Market research with a monitoring tool: 3 benefits
Monitoring tools can be used to follow up on brands and products, but you can also employ them for market research. The benefits are numerous:
- Using a monitoring tool is a lot cheaper. Compared to outsourcing the research or hiring several employees, even a paying tool will profit you.
- You stay in touch with the market by keeping your research in-house.
- You get quick results. Traditional market research often takes several weeks or even months. With a real-time monitoring tool, you will immediately get results. After a few days you will already have a good idea of people's opinions with regard to the topics you are interested in.
Where to start?
- Conducting online market research with a monitoring tool starts off in the same way as the traditional method: you have to define your research questions. What is it you are interested in and would like to find out? What do you want to achieve?
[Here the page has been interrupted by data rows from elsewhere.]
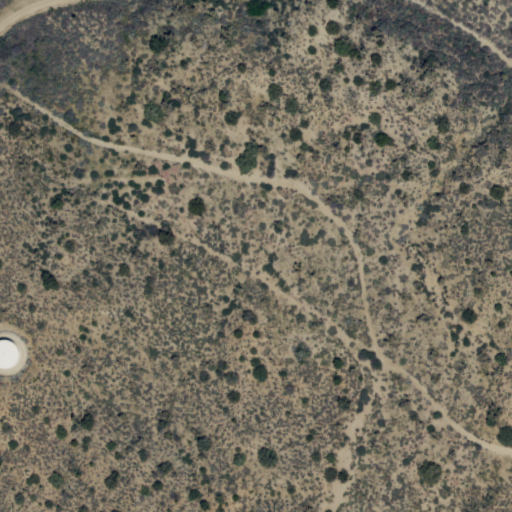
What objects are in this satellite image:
road: (28, 10)
building: (8, 353)
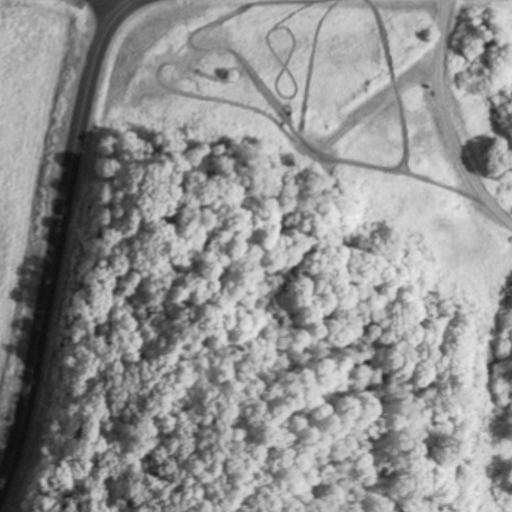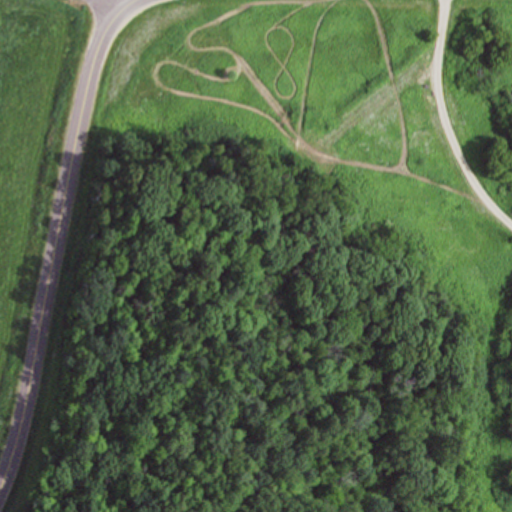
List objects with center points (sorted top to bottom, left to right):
road: (125, 0)
crop: (36, 159)
road: (54, 233)
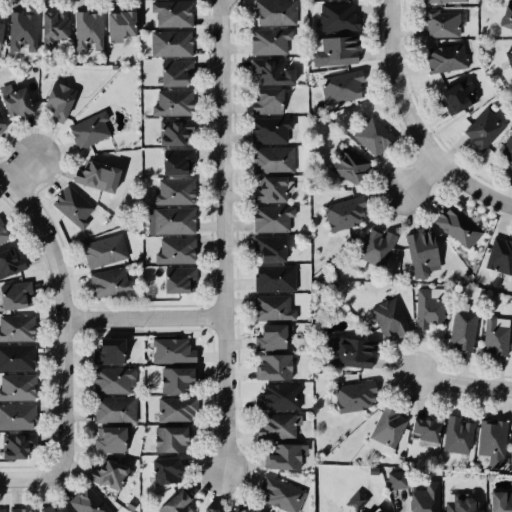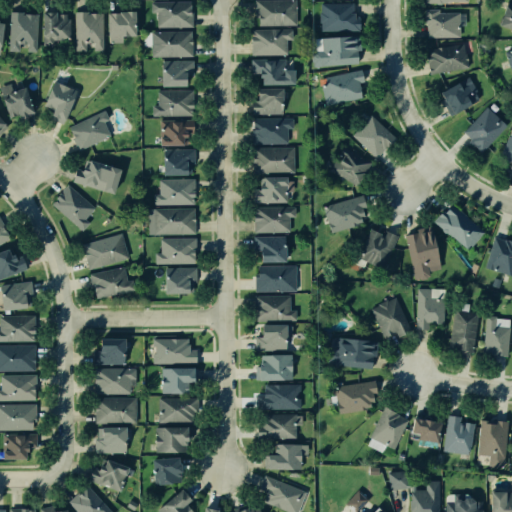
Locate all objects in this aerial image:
building: (444, 1)
building: (445, 1)
building: (170, 12)
building: (272, 12)
building: (275, 12)
building: (172, 13)
building: (504, 15)
building: (506, 15)
building: (334, 17)
building: (338, 17)
building: (440, 23)
building: (443, 23)
building: (116, 25)
building: (120, 25)
building: (53, 26)
building: (55, 27)
building: (85, 27)
building: (89, 29)
building: (19, 30)
building: (23, 31)
building: (1, 32)
building: (268, 41)
building: (270, 41)
building: (168, 43)
building: (171, 43)
building: (336, 51)
building: (331, 53)
building: (441, 56)
building: (507, 57)
building: (446, 58)
building: (509, 58)
building: (172, 71)
building: (272, 71)
building: (176, 72)
building: (270, 72)
building: (342, 87)
building: (341, 88)
building: (455, 95)
building: (457, 97)
building: (16, 101)
building: (59, 101)
building: (60, 101)
building: (262, 101)
building: (268, 101)
building: (16, 102)
building: (173, 102)
building: (174, 103)
building: (2, 126)
building: (2, 126)
road: (414, 126)
building: (481, 127)
building: (483, 129)
building: (86, 130)
building: (89, 130)
building: (172, 130)
building: (268, 130)
building: (271, 130)
building: (175, 131)
building: (372, 136)
building: (373, 136)
building: (507, 149)
building: (505, 151)
building: (272, 159)
building: (174, 160)
building: (270, 160)
building: (177, 162)
building: (348, 163)
road: (24, 164)
building: (349, 166)
road: (6, 176)
building: (97, 176)
building: (96, 177)
road: (420, 178)
building: (266, 188)
building: (273, 190)
building: (171, 191)
building: (175, 192)
building: (71, 205)
building: (73, 207)
building: (341, 212)
building: (345, 213)
building: (267, 217)
building: (272, 219)
building: (166, 220)
building: (171, 221)
building: (456, 226)
building: (458, 226)
building: (3, 234)
building: (3, 234)
road: (222, 235)
building: (374, 242)
building: (266, 248)
building: (270, 248)
building: (376, 248)
building: (101, 250)
building: (174, 250)
building: (104, 251)
building: (176, 251)
building: (418, 251)
building: (421, 253)
building: (498, 254)
building: (500, 256)
building: (9, 261)
building: (11, 264)
building: (275, 277)
building: (275, 278)
building: (176, 280)
building: (180, 280)
building: (106, 282)
building: (110, 282)
building: (16, 295)
building: (16, 296)
building: (270, 307)
building: (425, 307)
building: (273, 308)
building: (429, 308)
building: (388, 315)
building: (390, 318)
road: (145, 319)
building: (461, 327)
building: (17, 328)
building: (17, 328)
building: (463, 329)
building: (494, 335)
building: (268, 336)
building: (496, 336)
building: (273, 337)
building: (511, 342)
road: (67, 349)
building: (166, 350)
building: (350, 350)
building: (172, 351)
building: (105, 352)
building: (110, 352)
building: (352, 353)
building: (14, 357)
building: (17, 357)
building: (272, 365)
building: (274, 367)
building: (177, 379)
building: (114, 380)
building: (171, 380)
building: (108, 381)
road: (463, 382)
building: (16, 387)
building: (18, 387)
building: (353, 395)
building: (277, 396)
building: (354, 396)
building: (279, 397)
building: (115, 409)
building: (177, 409)
building: (171, 410)
building: (113, 411)
building: (17, 416)
building: (17, 416)
building: (276, 425)
building: (278, 425)
building: (384, 427)
building: (426, 429)
building: (387, 430)
building: (420, 431)
building: (457, 435)
building: (455, 438)
building: (172, 439)
building: (110, 440)
building: (168, 440)
building: (107, 441)
building: (488, 441)
building: (492, 441)
building: (15, 443)
building: (17, 445)
building: (510, 452)
building: (280, 454)
building: (285, 456)
building: (511, 458)
building: (167, 470)
building: (161, 472)
building: (109, 475)
building: (108, 477)
building: (397, 478)
building: (416, 491)
building: (281, 495)
building: (284, 495)
building: (424, 499)
building: (87, 501)
building: (88, 501)
building: (356, 501)
building: (357, 501)
building: (500, 501)
building: (501, 501)
building: (174, 502)
building: (176, 503)
building: (462, 505)
building: (463, 505)
building: (1, 509)
building: (2, 509)
building: (50, 509)
building: (208, 509)
building: (249, 509)
building: (21, 510)
building: (211, 510)
building: (247, 510)
building: (375, 510)
building: (21, 511)
building: (62, 511)
building: (379, 511)
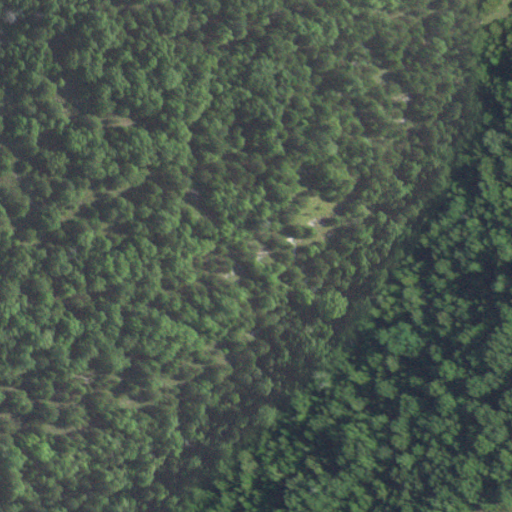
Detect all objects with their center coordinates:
park: (138, 114)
- Think about how people typically talk about your topic of interest and try to translate this into keywords. Monitoring for market research often leads to queries that are much complexer than queries to monitor a brand but that should not pose any problems. With the right tool you can define precisely what you are interested in. Here is a query I would use if I wanted to look into people's opinion on Facebook and Google+ usability, restricting my search to the UK.
- Fine-tune your queries by limiting them to specific countries and languages. Indicate which sources you want to monitor: news sites, blogs, social media, etc.
The results
Once you have set up the account, you should keep an eye on the results you are collecting. Are they relevant to your research questions? If not, you can filter out the irrelevant results by excluding specific keywords, authors, languages, etc.
Once you are perfectly satisfied with the way your keyword queries are set up and the results are all relevant, you can let the tool work for you. Give it a couple of days or weeks, and you will be able to export various interesting results, as answers to the research questions you want answered:
- Top conversations
- Top keywords
- Top influencers
- Total buzz, if required specified according to source, country, language, etc.
- And so forth
Dig in deep by filtering the results
Depending on your research topic, chances are high you will get a large amount of results. Thanks to filters and (automatic) tags you can focus on whatever part of the data you want. And if you have then found what you need, export the data in a clear report: a list of results in pdf or excel, charts, visuals, etc.